The problem | Copy the lines of the rows below verbatim, starting at the beginning of the rows and stopping after the line that contains "## v3.2.3 (2022-04-05)", including that line. Omit the pictures from your copy.

Dataset entries |
● ● ● ●
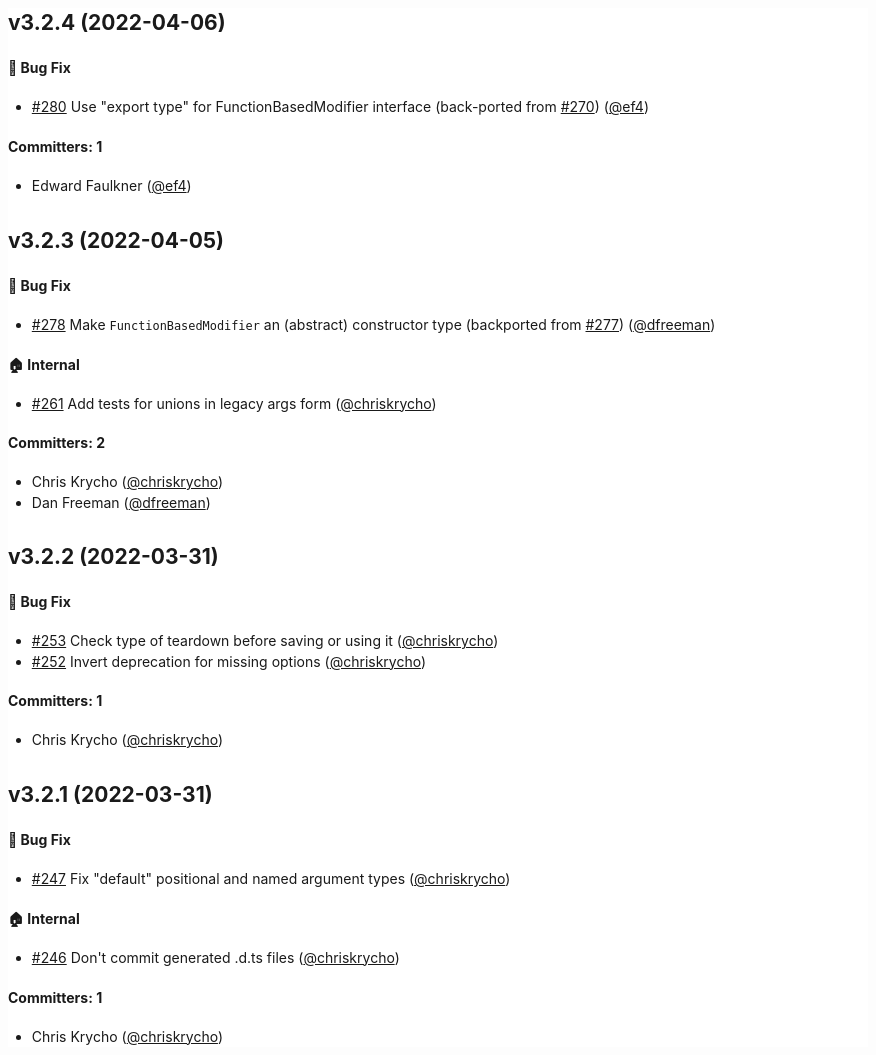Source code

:## v3.2.4 (2022-04-06)

#### :bug: Bug Fix
* [#280](https://github.com/ember-modifier/ember-modifier/pull/280) Use "export type" for FunctionBasedModifier interface (back-ported from [#270](https://github.com/ember-modifier/ember-modifier/pull/270)) ([@ef4](https://github.com/ef4))

#### Committers: 1
- Edward Faulkner ([@ef4](https://github.com/ef4))

## v3.2.3 (2022-04-05)

#### :bug: Bug Fix
* [#278](https://github.com/ember-modifier/ember-modifier/pull/278) Make `FunctionBasedModifier` an (abstract) constructor type (backported from [#277](https://github.com/ember-modifier/ember-modifier/pull/277)) ([@dfreeman](https://github.com/dfreeman))

#### :house: Internal
* [#261](https://github.com/ember-modifier/ember-modifier/pull/261) Add tests for unions in legacy args form ([@chriskrycho](https://github.com/chriskrycho))

#### Committers: 2
- Chris Krycho ([@chriskrycho](https://github.com/chriskrycho))
- Dan Freeman ([@dfreeman](https://github.com/dfreeman))

## v3.2.2 (2022-03-31)

#### :bug: Bug Fix
* [#253](https://github.com/ember-modifier/ember-modifier/pull/253) Check type of teardown before saving or using it ([@chriskrycho](https://github.com/chriskrycho))
* [#252](https://github.com/ember-modifier/ember-modifier/pull/252) Invert deprecation for missing options ([@chriskrycho](https://github.com/chriskrycho))

#### Committers: 1
- Chris Krycho ([@chriskrycho](https://github.com/chriskrycho))

## v3.2.1 (2022-03-31)

#### :bug: Bug Fix
* [#247](https://github.com/ember-modifier/ember-modifier/pull/247) Fix "default" positional and named argument types ([@chriskrycho](https://github.com/chriskrycho))

#### :house: Internal
* [#246](https://github.com/ember-modifier/ember-modifier/pull/246) Don't commit generated .d.ts files ([@chriskrycho](https://github.com/chriskrycho))

#### Committers: 1
- Chris Krycho ([@chriskrycho](https://github.com/chriskrycho))

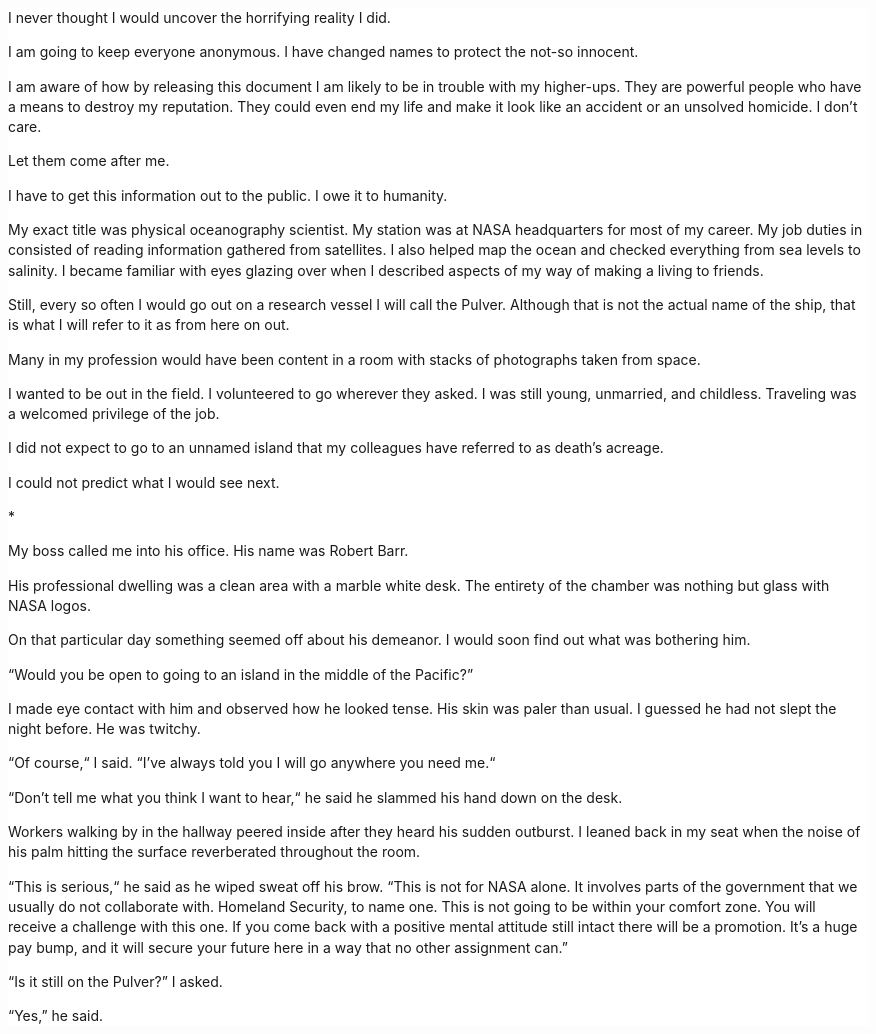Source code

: I never thought I would uncover the horrifying reality I did.

I am going to keep everyone anonymous. I have changed names to protect the not-so innocent. 

I am aware of how by releasing this document I am likely to be in trouble with my higher-ups. They are powerful people who have a means to destroy my reputation. They could even end my life and make it look like an accident or an unsolved homicide. I don’t care. 

Let them come after me. 

I have to get this information out to the public. I owe it to humanity. 

My exact title was physical oceanography scientist. My station was at NASA headquarters for most of my career. My job duties in consisted of reading information gathered from satellites. I also helped map the ocean and checked everything from sea levels to salinity. I became familiar with eyes glazing over when I described aspects of my way of making a living to friends.

Still, every so often I would go out on a research vessel I will call the Pulver. Although that is not the actual name of the ship, that is what I will refer to it as from here on out. 

Many in my profession would have been content in a room with stacks of photographs taken from space. 

I wanted to be out in the field. I volunteered to go wherever they asked. I was still young, unmarried, and childless. Traveling was a welcomed privilege of the job. 

I did not expect to go to an unnamed island that my colleagues have referred to as death’s acreage. 

I could not predict what I would see next.

\*

My boss called me into his office. His name was Robert Barr. 

His professional dwelling was a clean area with a marble white desk. The entirety of the chamber was nothing but glass with NASA logos. 

On that particular day something seemed off about his demeanor. I would soon find out what was bothering him.

“Would you be open to going to an island in the middle of the Pacific?”

I made eye contact with him and observed how he looked tense. His skin was paler than usual. I guessed he had not slept the night before. He was twitchy.

“Of course,“ I said. “I’ve always told you I will go anywhere you need me.“

“Don’t tell me what you think I want to hear,“ he said he slammed his hand down on the desk.

Workers walking by in the hallway peered inside after they heard his sudden outburst. I leaned back in my seat when the noise of his palm hitting the surface reverberated throughout the room.

“This is serious,“ he said as he wiped sweat off his brow. “This is not for NASA alone. It involves parts of the government that we usually do not collaborate with. Homeland Security, to name one. This is not going to be within your comfort zone. You will receive a challenge with this one. If you come back with a positive mental attitude still intact there will be a promotion. It’s a huge pay bump, and it will secure your future here in a way that no other assignment can.”

“Is it still on the Pulver?” I asked.

“Yes,” he said.
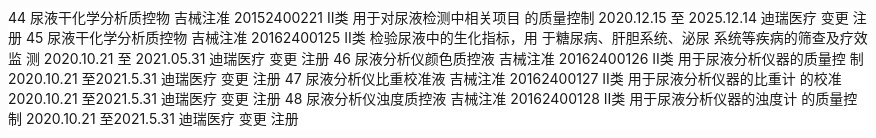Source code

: 44
尿液干化学分析质控物
吉械注准
20152400221
Ⅱ类
用于对尿液检测中相关项目
的质量控制
2020.12.15
至
2025.12.14
迪瑞医疗
变更
注册
45
尿液干化学分析质控物
吉械注准
20162400125
Ⅱ类
检验尿液中的生化指标，用
于糖尿病、肝胆系统、泌尿
系统等疾病的筛查及疗效监
测
2020.10.21
至
2021.05.31
迪瑞医疗
变更
注册
46
尿液分析仪颜色质控液
吉械注准
20162400126
Ⅱ类
用于尿液分析仪器的质量控
制
2020.10.21
至2021.5.31
迪瑞医疗
变更
注册
47
尿液分析仪比重校准液
吉械注准
20162400127
Ⅱ类
用于尿液分析仪器的比重计
的校准
2020.10.21
至2021.5.31
迪瑞医疗
变更
注册
48
尿液分析仪浊度质控液
吉械注准
20162400128
Ⅱ类
用于尿液分析仪器的浊度计
的质量控制
2020.10.21
至2021.5.31
迪瑞医疗
变更
注册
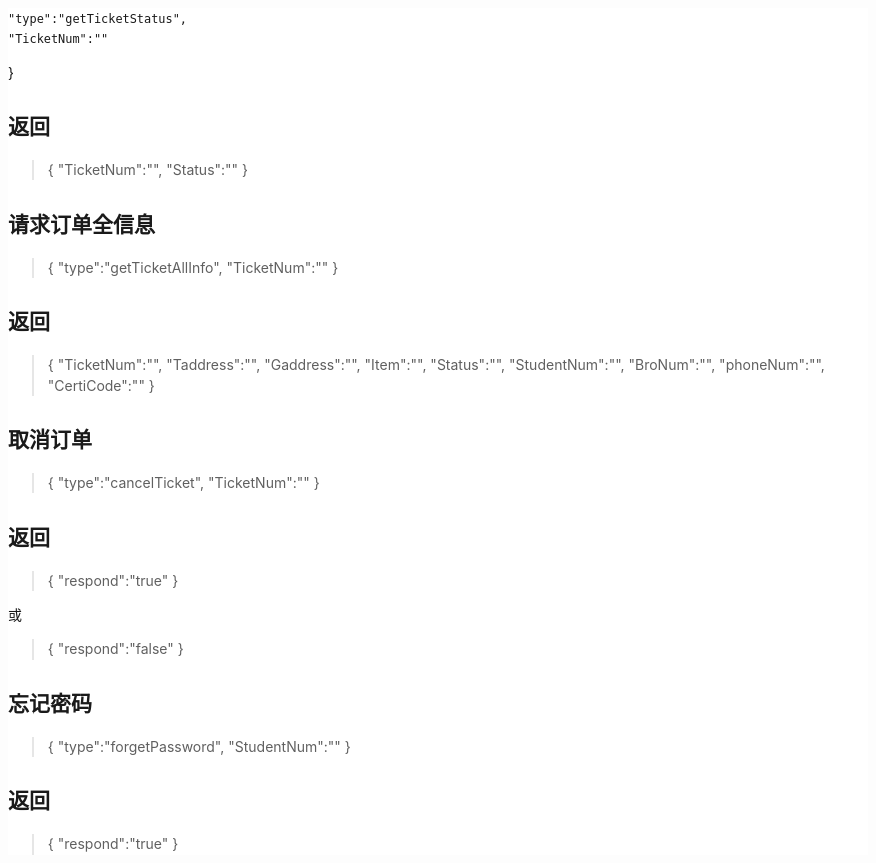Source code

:     "type":"getTicketStatus",
    "TicketNum":""
}
## 返回
>{
        "TicketNum":"",
        "Status":""
}
## 请求订单全信息
>{
    "type":"getTicketAllInfo",
    "TicketNum":""
}
## 返回
>{
    "TicketNum":"",
    "Taddress":"",
    "Gaddress":"",
    "Item":"",
    "Status":"",
    "StudentNum":"",
    "BroNum":"",
    "phoneNum":"",
    "CertiCode":""
}
## 取消订单
>{
    "type":"cancelTicket",
    "TicketNum":""
}
## 返回
>{
    "respond":"true"
}

或
>{
    "respond":"false"
}
## 忘记密码
>{
    "type":"forgetPassword",
    "StudentNum":""
}
## 返回
>{
    "respond":"true"
}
● ● ● ●
Solution below |
Source code

:## v3.2.4 (2022-04-06)

#### :bug: Bug Fix
* [#280](https://github.com/ember-modifier/ember-modifier/pull/280) Use "export type" for FunctionBasedModifier interface (back-ported from [#270](https://github.com/ember-modifier/ember-modifier/pull/270)) ([@ef4](https://github.com/ef4))

#### Committers: 1
- Edward Faulkner ([@ef4](https://github.com/ef4))

## v3.2.3 (2022-04-05)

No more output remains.